The transcription factor Blimp1 has also been proposed as being able to promote the conversion of TH17 cells into TR1 cells14. However, it is also known that TGF-β blocks Blimp1 activation39,42. Because of this, we did not investigate the role of Blimp1 in our system. However, our data do not exclude a role of Blimp1 in the anti-inflammatory fate of TH17 cells and it could be possible that TGF-β and IL-27 are two complementary pathways to induce the conversion of TH17 cells into TR1 cells in different microenvironments.
Collectively, our data show that the anti-inflammatory fate of TH17 cells is not a mere consequence of immune homeostasis, but that it actually plays an indispensable role in the maintenance of this equilibrium.
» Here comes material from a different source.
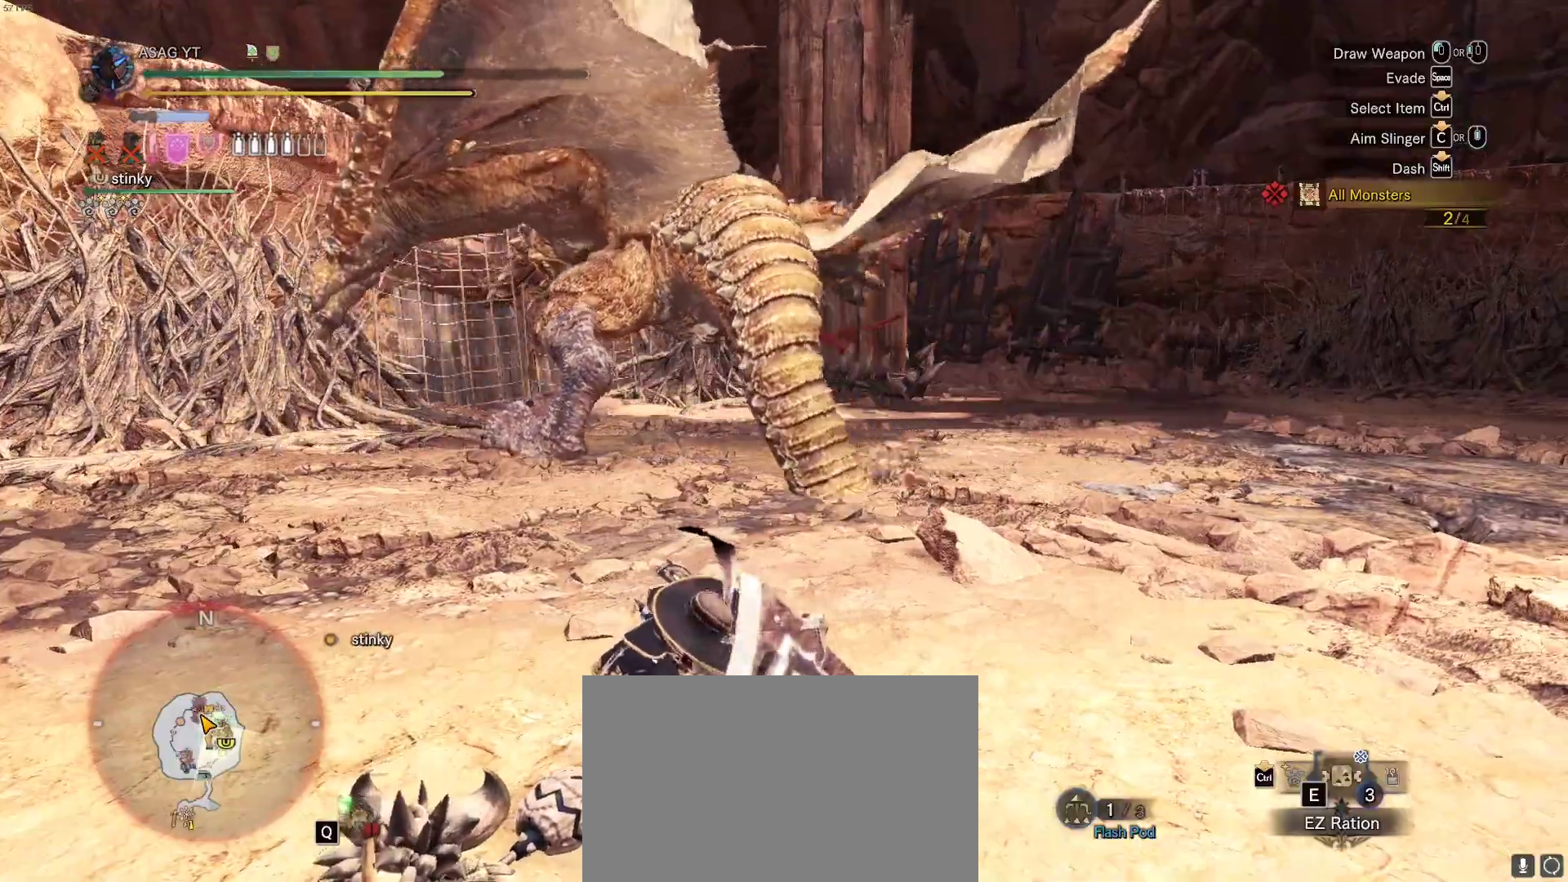
{"keys": [], "mouse": []}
TGF-β mediates the expression of IL-10 via Smad3 and Smad4 and consequently, it is the fundamental environmental signal to tighten the balance between the pro- and anti-inflammatory fates of mature TH17 cells. We propose that the TH17 cell plasticity between pro and anti-inflammatory fates is a key feature of immune system adaptation and when impaired, immunity and tissue integrity are compromised. Exploring the molecular mechanisms of this biological phenomena will help to identify therapeutic targets, such as Smad3 and Smad4 for new therapies that aim to steer the immune response according to the clinical need, rather than globally suppress it, as the majority of the current therapies have been based upon.
Methods
Mice
C57BL/6 Rag1−/− mice (Stock #: 002216) and Rosa26-Cas9 knock-in mice (Stock #: 028555) were purchased from the Jackson Laboratories. Il10Flox/Flox mice (kindly provided by Axel Roers) were further crossed with Il17ACre mice (kindly provided by Dr. Brigitta Stockinger). Tgfbr2Flox/Flox (purchased from JAX, Stock #: 012603), Smad4Flox/Flox (kindly provided Dr. Elizabeth Robertson43) and Tif1gFlox/Flox (kindly provided by Dr. Vesa Kaartinen44) mice were further crossed with Fate+ mice (Foxp3RFP, Il10eGFP, Il17ACRE/Katushka, R26YFP, as described before7) to generate Tgfbr2Flox/Flox Fate+ (Tgfbr2Flox/Flox, Foxp3RFP, Il10eGFP, Il17ACRE/Katushka, R26YFP), Smad4 Flox/Flox Fate+ (Smad4Flox/Flox, Foxp3RFP, Il10eGFP, Il17ACRE/Katushka, R26YFP) and Tif1g Flox/Flox Fate+ (Tif1gFlox/Flox, Foxp3RFP, Il10eGFP, Il17ACRE/Katushka, R26YFP) mice. In these models, cells expressing a high level of Il17a activate the CRE recombinase to delete the stop sequence 5′ to YFP and to deplete Tgfbr2, Smad4 or Tif1g. Thus, such IL-17A-expressing cells are permanently marked by YFP and in the meantime, lose the expression of Tgfbr2, Smad4 or Tif1g genes. All mice were kept under specific pathogen-free (SPF) conditions, on a 12/12 on/off light cycle, maintained at 72 (+/−2) °F with 70% humidity in the animal facility at Yale University. Age- and sex-matched littermates between 8 to 24 weeks of age were used for experiments. Unless they came with special instructions, mice were randomly assigned to different experimental groups and each cage contained animals of all different experimental groups. Both male and female mice were used in experiments. Animal procedures were approved by the Institutional Animal Care and Use Committee (IACUC) of Yale University. Preliminary experiments were tested to determine sample sizes, taking available recourses and ethical use into account.
Anti-CD3 mAb treatment and intestinal histology
Anti-CD3 mAb (Clone #: 2C11) were injected intra-peritoneally three times (15, 15, and 30 μg per mouse) every other day. Mice were euthanised with CO2 24 h after the last injection. Different parts of small intestines (duodenum, jejunum and ileum) were fixed in Bouin’s Fixative Solutions for 1 h. Tissues were then embedded in paraffin for sectioning. Pictures were taken by optical microscope equipped with camera systems and analysed.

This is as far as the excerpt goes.